Adaptation is key for the survival of London’s secondary retail parades

Halfway through 2025, London’s secondary retail parades are in somewhat of a flux. While prime retail locations remain strong with high demand and stable rents, secondary parades—those smaller, local clusters of shops are facing a tougher market. Agents familiar with these markets have reported overall relatively stagnant values, with little fluctuation from years gone by.

Demand is patchy. Some parades, especially in less affluent or oversupplied areas, continue to see falling rents and higher vacancies. However, with prime rents rising, some occupiers, especially independents and service-based businesses are being priced out and turning to secondary spots.

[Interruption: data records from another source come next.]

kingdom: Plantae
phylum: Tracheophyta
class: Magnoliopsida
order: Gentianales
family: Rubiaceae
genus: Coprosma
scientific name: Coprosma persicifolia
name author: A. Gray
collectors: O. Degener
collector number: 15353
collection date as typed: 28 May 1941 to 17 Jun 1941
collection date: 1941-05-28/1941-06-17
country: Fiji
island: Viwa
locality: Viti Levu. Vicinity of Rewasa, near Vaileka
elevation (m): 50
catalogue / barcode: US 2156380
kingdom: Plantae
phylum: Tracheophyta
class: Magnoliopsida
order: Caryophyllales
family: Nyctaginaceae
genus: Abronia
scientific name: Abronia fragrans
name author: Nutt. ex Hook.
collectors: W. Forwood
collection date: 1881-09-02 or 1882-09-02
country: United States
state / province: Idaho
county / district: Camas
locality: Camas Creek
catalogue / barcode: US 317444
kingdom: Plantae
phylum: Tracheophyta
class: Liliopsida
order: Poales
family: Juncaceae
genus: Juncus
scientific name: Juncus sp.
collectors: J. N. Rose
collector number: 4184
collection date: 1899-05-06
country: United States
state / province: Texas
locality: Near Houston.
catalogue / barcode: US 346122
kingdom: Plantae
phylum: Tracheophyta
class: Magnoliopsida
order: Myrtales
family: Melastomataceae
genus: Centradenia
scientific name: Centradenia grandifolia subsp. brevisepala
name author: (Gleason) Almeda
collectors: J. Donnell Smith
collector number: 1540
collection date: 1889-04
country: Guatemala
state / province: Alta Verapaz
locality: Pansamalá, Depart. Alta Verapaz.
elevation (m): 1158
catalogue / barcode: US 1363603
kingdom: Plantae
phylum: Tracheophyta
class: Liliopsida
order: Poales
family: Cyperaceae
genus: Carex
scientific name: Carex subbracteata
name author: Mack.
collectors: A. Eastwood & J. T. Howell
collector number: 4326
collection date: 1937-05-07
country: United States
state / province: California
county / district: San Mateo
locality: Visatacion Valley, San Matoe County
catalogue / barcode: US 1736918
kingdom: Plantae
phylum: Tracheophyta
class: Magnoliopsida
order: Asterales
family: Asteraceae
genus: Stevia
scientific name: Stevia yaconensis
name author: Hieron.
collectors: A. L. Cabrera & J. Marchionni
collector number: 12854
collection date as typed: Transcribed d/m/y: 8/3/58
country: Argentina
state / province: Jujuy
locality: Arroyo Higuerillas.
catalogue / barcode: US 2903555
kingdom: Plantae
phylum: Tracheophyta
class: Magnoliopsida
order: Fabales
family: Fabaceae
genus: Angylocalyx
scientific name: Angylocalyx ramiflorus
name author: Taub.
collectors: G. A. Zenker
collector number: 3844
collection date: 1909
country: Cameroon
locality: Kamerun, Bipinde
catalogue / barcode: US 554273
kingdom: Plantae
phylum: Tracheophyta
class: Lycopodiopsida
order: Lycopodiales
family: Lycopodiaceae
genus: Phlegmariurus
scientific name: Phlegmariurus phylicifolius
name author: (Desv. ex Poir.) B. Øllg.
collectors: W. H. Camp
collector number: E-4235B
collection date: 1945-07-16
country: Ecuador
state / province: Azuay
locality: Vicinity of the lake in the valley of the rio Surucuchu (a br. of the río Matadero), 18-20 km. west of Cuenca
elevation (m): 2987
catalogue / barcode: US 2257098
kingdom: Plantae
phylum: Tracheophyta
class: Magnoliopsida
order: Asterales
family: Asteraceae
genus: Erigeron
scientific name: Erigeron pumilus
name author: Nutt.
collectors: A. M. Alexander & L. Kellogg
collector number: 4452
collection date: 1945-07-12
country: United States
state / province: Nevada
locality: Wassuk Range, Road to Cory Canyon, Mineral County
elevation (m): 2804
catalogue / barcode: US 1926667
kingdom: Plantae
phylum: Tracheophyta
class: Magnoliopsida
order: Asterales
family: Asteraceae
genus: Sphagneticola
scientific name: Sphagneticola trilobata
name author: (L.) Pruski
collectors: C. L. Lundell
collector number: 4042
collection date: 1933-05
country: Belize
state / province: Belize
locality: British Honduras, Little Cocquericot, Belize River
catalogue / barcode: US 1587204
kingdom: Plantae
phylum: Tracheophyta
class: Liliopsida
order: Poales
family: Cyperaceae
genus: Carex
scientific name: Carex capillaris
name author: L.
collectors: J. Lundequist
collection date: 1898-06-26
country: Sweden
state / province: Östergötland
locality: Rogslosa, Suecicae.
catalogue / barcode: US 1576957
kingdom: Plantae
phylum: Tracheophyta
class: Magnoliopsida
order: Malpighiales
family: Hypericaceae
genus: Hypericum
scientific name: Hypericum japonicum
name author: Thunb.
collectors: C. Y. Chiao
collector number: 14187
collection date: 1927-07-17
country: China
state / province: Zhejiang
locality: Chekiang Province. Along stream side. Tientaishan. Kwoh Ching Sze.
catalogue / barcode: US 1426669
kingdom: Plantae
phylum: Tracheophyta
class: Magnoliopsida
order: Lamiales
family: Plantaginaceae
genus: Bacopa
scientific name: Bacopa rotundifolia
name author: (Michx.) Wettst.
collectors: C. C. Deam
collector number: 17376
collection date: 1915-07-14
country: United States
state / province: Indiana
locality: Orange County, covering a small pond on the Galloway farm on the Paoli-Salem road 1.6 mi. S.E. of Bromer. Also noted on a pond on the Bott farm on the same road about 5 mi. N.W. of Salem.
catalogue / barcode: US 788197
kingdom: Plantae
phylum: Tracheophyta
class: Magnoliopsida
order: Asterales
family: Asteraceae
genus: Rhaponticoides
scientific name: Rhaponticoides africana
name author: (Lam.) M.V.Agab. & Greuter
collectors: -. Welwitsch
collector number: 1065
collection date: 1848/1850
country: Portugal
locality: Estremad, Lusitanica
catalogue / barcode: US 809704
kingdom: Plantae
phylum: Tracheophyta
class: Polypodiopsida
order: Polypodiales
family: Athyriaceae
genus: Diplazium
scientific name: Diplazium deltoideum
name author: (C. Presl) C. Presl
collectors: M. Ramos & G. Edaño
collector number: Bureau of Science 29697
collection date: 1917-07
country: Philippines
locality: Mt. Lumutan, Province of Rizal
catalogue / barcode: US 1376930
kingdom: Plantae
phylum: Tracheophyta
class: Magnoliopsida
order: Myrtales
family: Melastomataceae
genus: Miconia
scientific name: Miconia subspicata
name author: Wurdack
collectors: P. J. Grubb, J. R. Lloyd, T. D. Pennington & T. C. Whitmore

Investor interest is cautious. Larger businesses are sticking to prime areas, but local investors are picking up well-located secondary parades at discounts, hoping to add value. Properties that have scope for upwards development (primarily to residential flats) or reconfiguration towards the same, often attract keen interest and subsequent yields. Outside of this, what is most important to these prospectors is location, tenant mix, and a landlord willing to invest in upgrades.

Southwark Park Road, SE16

The best-performing parades are evolving, replacing traditional shops with cafés, wellness spaces, and experiential services. The worst are still struggling, with empty units and little footfall.

In short, secondary retail in London isn’t booming, but it’s not dead. It’s going through a transition phase, and we expect the winners to be those who adapt fastest.